Uit 3.1 in samenhang met 3.2 volgt dat de totale overschrijding van de toegestane behandelingsduur twee jaar en bijna zes maanden heeft bedragen. Volgens vaste rechtspraak van de Raad is in het algemeen een vergoeding gepast van € 500,- per half jaar of gedeelte daarvan waarmee de redelijke termijn in de procedure als geheel is overschreden. De totale vergoeding bedraagt dan in dit geval € 2.500,-.

3.4.

De periode tussen de ontvangst van het bezwaar en het op dat bezwaar genomen besluit van 27 februari 2009 bedraagt een jaar en zes maanden. De redelijke termijn in de bestuurlijke fase is met een jaar overschreden. De minister wordt dan ook veroordeeld tot het betalen van € 1.000,-. Dat betekent dat van de onder 3.3. genoemde schade een bedrag resteert van

€ 1.500,- dat ten laste komt van de Staat.

4. De duur van een schadeprocedure als deze, waarin uitsluitend de schade in verband met overschrijding van de redelijke termijn aan de orde is, kan niet in aanmerking worden genomen bij de vaststelling van de schade in verband met overschrijding van de redelijke termijn in de hoofdzaak. Wel dient de schadeprocedure niet onnodig lang te duren, waarbij een termijn van een jaar niet onredelijk wordt geacht. De onderhavige schadeprocedure heeft langer geduurd dan een jaar, waarvoor geen rechtvaardiging kan worden gevonden. Aanleiding bestaat ook voor deze overschrijding een aanvullend bedrag toe te kennen van

€ 1.000,-, dat eveneens ten laste komt van de Staat.
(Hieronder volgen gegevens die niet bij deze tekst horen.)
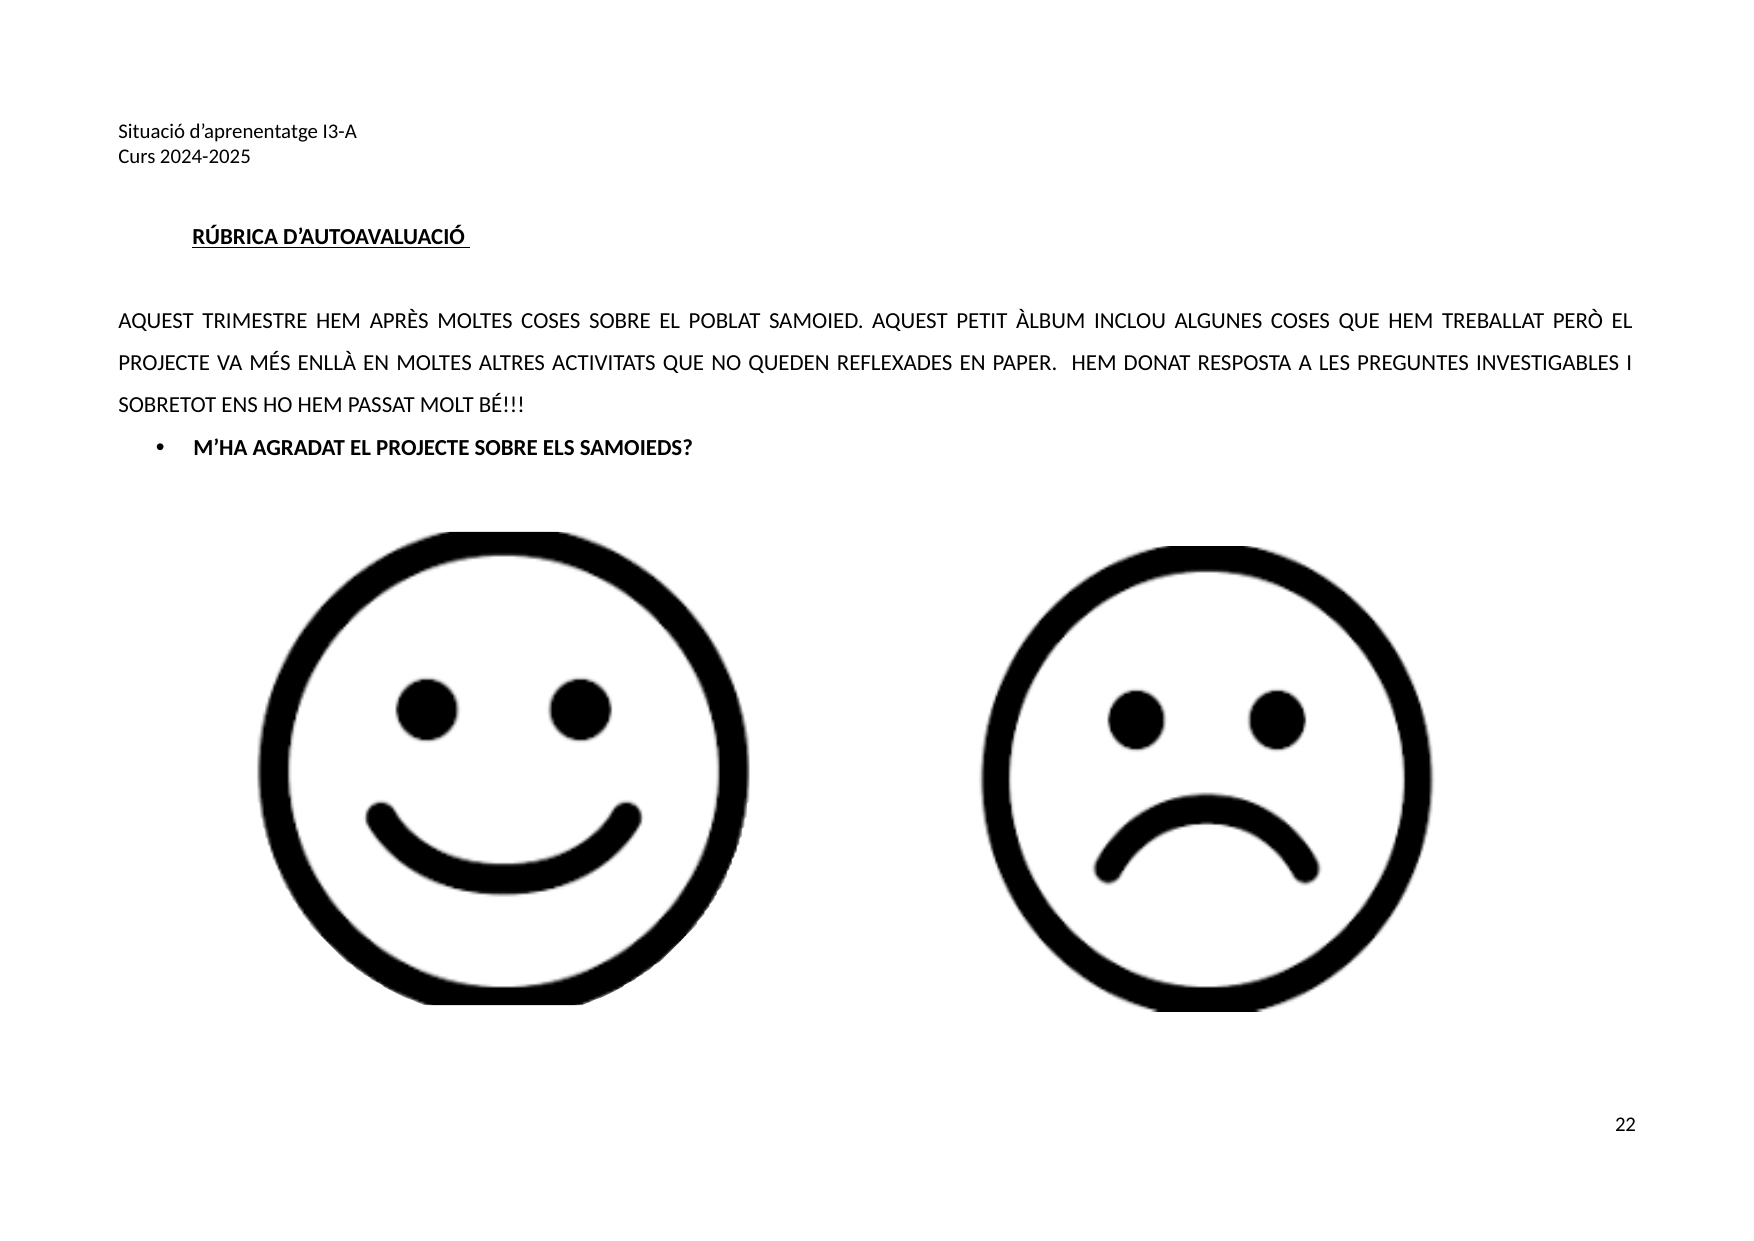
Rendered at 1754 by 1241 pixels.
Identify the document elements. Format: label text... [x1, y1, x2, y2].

list M’HA AGRADAT EL PROJECTE SOBRE ELS SAMOIEDS? [156, 432, 1636, 461]
text RÚBRICA D’AUTOAVALUACIÓ [118, 222, 1636, 250]
text AQUEST TRIMESTRE HEM APRÈS MOLTES COSES SOBRE EL POBLAT SAMOIED. AQUEST PETIT ÀLBUM INCLOU ALGUNES COSES QUE HEM TREBALLAT PERÒ EL PROJECTE VA MÉS ENLLÀ EN MOLTES ALTRES ACTIVITATS QUE NO QUEDEN REFLEXADES EN PAPER. HEM DONAT RESPOSTA A LES PREGUNTES INVESTIGABLES I SOBRETOT ENS HO HEM PASSAT MOLT BÉ!!! [118, 306, 1636, 418]
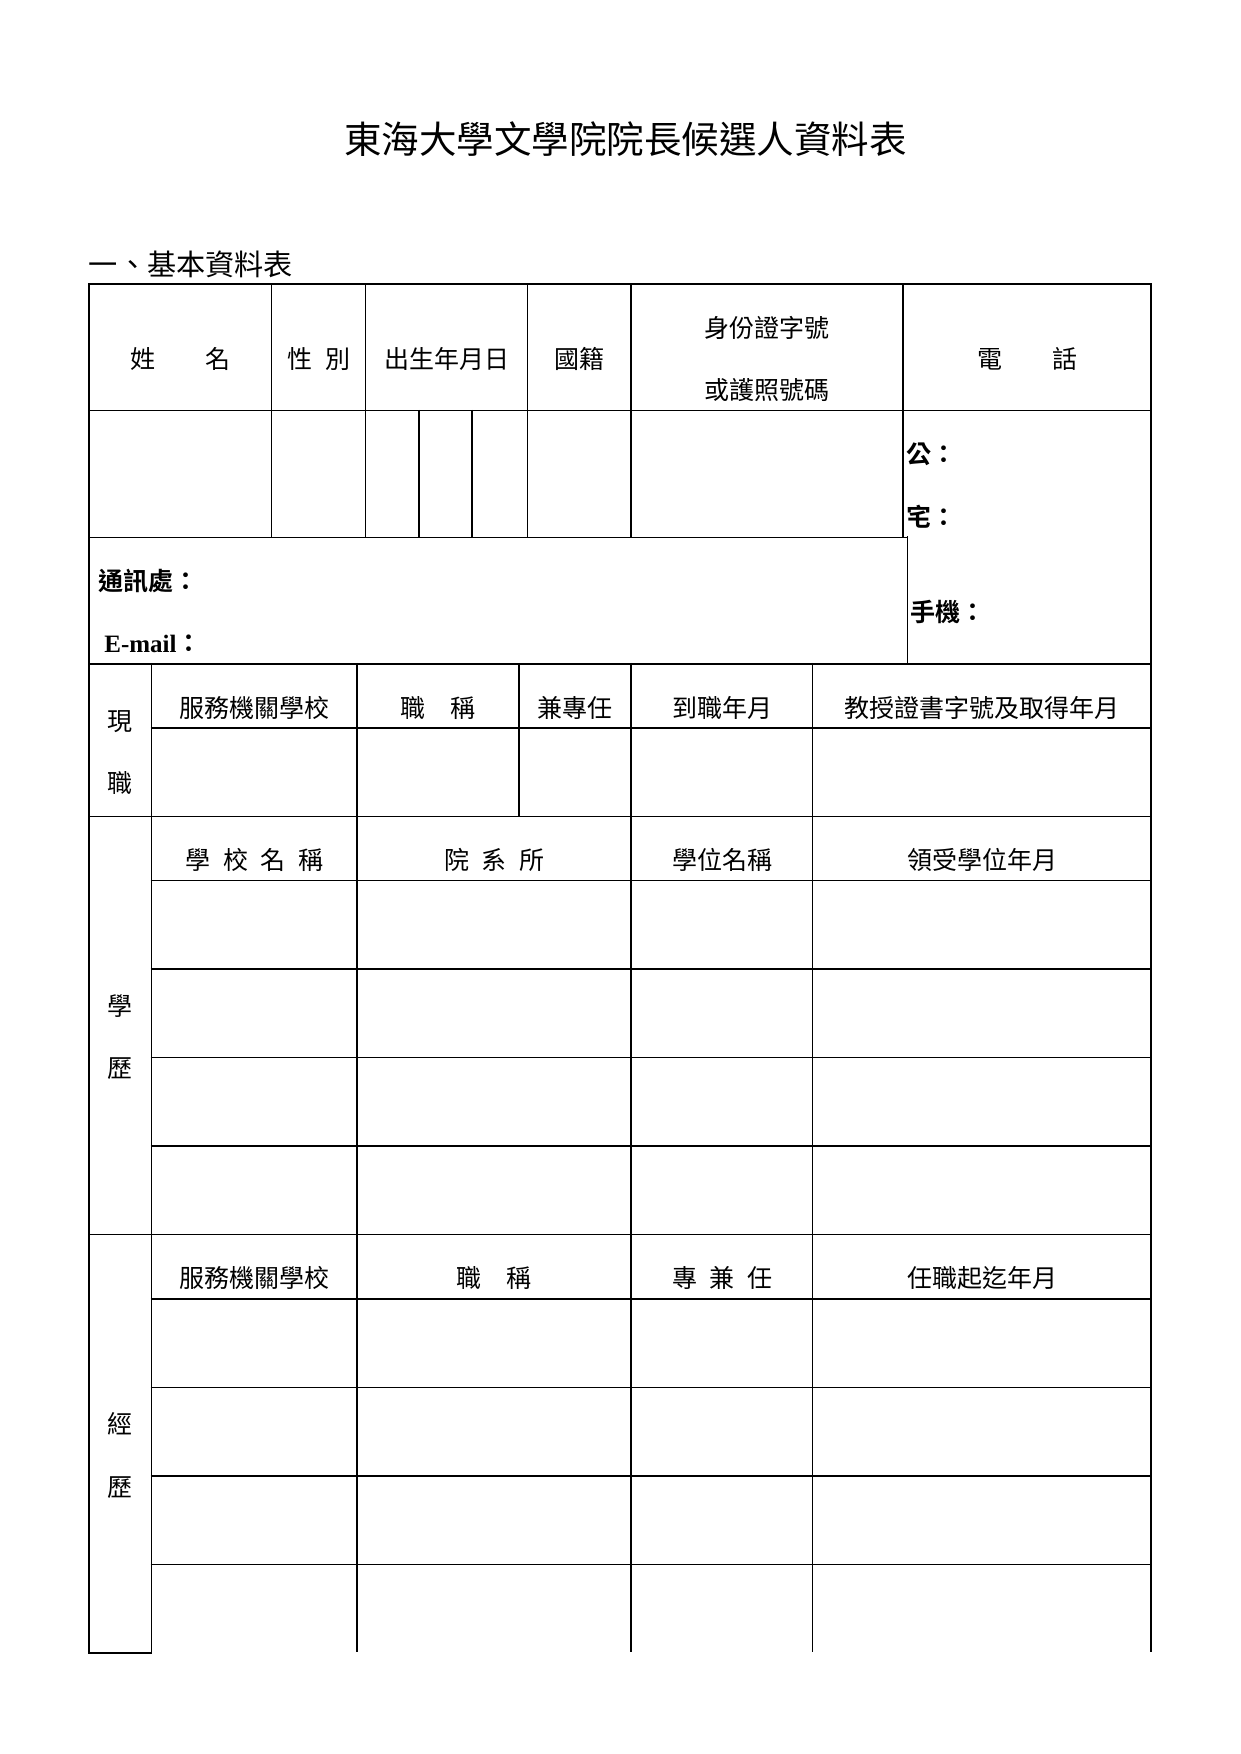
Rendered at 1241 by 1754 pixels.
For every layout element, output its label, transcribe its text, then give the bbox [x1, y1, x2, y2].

5. Tot slot bestaat aanleiding om de Staat en de minister te veroordelen in de proceskosten van verzoeker in deze schadeprocedure. Deze kosten worden begroot op € 245,- voor verleende rechtsbijstand (0,5 punt voor het indienen van een schriftelijke reactie), door de Staat en de minister elk voor de helft te betalen.

BESLISSING

De Centrale Raad van Beroep

- veroordeelt de Staat (ministerie van Veiligheid en Justitie) tot betaling aan verzoeker van

een vergoeding van schade tot een bedrag van € 2.500,-;

- veroordeelt de minister tot betaling aan verzoeker van een vergoeding van schade tot een

bedrag van € 1.000,-;

- veroordeelt de Staat (ministerie van Veiligheid en Justitie) in de proceskosten van verzoeker

tot een bedrag van € 122,50;

- veroordeelt de minister in de proceskosten van verzoeker tot een bedrag van € 122,50.

Deze uitspraak is gedaan door A. Beuker-Tilstra als voorzitter en B.J. van de Griend en

C.H. Bangma als leden, in tegenwoordigheid van P.W.J. Hospel als griffier. De beslissing is uitgesproken in het openbaar op 24 september 2015.